> READING PASSAGE:

In the midst of training

for this Sunday’s Seattle Marathon, Inman’s book came to me like a shining beacon in the nippy early-morning fog. I can’t relate to most writing about running. I don’t really care about the training regimens, diets, or mile splits of the world’s elite runners. I run because it makes me feel as if I have some control over my messy life—a concept Inman lays out brilliantly in one of the book’s more genius panels.

Standing in the middle of his disgusting, disheveled kitchen (vodka, a stained sock, and an eviction notice strewn on the counter), a haggard-looking Inman sips from his water bottle. The thought bubble above his head reads “I went for a run today. I’m such an overachiever.” (Behind him, a raccoon sneaks a tortilla chip from the bag atop his sink of dirty dishes.)

Running, Inman writes, “enables me to feel like my life is rocketing skyward, even if it’s going straight to hell.” He’s a runner/philosophizer for those, myself included, who’ve run more than one race with a hangover.

(Stored data entries)
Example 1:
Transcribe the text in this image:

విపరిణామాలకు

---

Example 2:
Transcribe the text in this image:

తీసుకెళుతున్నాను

> TASKS TO CARRY OUT:
**a)** In the passage on running, rewrite the paragraph beginning "Standing in the middle of his disgusting, disheveled kitchen" more briefly, keeping its main facts.
**b)** According to the passage on running, which race is the writer training for?

> SOLUTIONS TO THE EXERCISE:
**a)** In his filthy kitchen, with vodka, a stained sock, and an eviction notice on the counter, a haggard Inman drinks from his water bottle and thinks, "I went for a run today. I'm such an overachiever." Behind him, a raccoon steals a tortilla chip from the bag on his sink of dirty dishes.

**b)** The writer is training for this Sunday's Seattle Marathon.